BRIEF – Where a line of the material includes the string "millimetres", copy that line.

SUPPLIED ENTRIES –
──────

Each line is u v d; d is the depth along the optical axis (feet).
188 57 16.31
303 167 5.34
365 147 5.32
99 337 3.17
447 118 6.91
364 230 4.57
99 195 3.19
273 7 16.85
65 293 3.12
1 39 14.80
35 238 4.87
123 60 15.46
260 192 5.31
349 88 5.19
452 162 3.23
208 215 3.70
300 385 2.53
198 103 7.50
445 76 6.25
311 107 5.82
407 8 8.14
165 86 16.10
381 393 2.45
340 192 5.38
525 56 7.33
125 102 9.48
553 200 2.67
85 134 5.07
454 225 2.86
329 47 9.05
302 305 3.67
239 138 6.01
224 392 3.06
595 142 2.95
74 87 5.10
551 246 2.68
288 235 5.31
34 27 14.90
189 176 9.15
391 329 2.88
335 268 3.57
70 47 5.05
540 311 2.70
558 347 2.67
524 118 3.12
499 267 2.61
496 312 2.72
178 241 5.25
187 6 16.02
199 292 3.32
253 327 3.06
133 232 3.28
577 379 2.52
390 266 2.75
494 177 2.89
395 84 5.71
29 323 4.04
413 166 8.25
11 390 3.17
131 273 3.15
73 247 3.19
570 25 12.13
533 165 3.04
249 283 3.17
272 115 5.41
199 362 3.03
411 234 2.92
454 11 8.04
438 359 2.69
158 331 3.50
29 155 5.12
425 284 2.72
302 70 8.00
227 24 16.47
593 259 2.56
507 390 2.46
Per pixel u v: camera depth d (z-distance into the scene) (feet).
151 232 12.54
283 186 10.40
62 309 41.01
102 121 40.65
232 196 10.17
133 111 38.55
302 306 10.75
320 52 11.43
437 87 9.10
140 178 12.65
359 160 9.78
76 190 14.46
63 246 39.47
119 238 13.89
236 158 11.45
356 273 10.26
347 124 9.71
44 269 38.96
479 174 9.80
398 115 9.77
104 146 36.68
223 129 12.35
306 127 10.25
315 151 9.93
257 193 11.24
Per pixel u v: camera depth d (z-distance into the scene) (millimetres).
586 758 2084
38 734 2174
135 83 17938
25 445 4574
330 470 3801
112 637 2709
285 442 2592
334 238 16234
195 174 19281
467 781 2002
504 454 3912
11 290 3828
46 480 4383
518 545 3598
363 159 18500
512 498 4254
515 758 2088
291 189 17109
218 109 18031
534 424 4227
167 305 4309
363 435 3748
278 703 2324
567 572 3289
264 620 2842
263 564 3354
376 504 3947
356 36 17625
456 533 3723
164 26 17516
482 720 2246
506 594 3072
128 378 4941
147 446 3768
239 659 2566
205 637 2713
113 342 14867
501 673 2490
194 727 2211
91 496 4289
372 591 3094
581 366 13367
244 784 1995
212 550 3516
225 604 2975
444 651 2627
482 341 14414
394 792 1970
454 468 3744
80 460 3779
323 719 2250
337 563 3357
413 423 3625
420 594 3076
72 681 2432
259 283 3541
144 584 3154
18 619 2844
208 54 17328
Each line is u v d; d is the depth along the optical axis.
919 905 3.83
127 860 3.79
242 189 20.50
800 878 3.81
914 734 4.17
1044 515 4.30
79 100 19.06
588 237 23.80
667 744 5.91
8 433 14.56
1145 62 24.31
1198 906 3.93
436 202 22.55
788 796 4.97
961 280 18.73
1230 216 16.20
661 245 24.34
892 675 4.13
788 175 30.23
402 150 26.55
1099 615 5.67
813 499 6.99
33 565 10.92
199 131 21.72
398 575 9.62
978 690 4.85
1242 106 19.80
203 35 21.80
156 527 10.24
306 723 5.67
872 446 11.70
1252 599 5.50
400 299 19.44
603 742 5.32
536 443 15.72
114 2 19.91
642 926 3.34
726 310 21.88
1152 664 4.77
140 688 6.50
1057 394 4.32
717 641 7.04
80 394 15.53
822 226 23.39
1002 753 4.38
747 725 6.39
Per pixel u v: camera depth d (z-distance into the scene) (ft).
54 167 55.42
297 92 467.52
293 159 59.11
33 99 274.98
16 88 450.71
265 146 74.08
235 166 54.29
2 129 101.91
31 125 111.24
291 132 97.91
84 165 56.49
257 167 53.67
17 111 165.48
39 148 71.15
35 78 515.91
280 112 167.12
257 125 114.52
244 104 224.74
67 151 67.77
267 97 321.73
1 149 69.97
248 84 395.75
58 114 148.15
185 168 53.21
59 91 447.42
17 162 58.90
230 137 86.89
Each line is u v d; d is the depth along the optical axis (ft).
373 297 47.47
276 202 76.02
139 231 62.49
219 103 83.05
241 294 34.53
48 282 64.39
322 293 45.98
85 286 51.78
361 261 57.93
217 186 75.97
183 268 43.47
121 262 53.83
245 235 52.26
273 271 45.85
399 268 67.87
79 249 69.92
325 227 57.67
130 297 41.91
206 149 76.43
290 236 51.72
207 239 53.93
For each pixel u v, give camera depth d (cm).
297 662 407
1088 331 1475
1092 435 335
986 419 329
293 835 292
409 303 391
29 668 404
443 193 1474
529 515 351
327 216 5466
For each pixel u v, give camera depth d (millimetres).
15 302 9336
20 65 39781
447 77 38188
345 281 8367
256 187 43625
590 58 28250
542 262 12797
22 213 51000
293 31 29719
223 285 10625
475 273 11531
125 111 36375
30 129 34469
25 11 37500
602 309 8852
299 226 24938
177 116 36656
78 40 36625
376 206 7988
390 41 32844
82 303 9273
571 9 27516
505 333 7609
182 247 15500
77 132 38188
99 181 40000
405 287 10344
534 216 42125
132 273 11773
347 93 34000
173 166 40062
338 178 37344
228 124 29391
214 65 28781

──────

WRITTEN SOLUTION –
Per pixel u v: camera depth d (z-distance into the scene) (millimetres).
For each pixel u v, give camera depth d (millimetres).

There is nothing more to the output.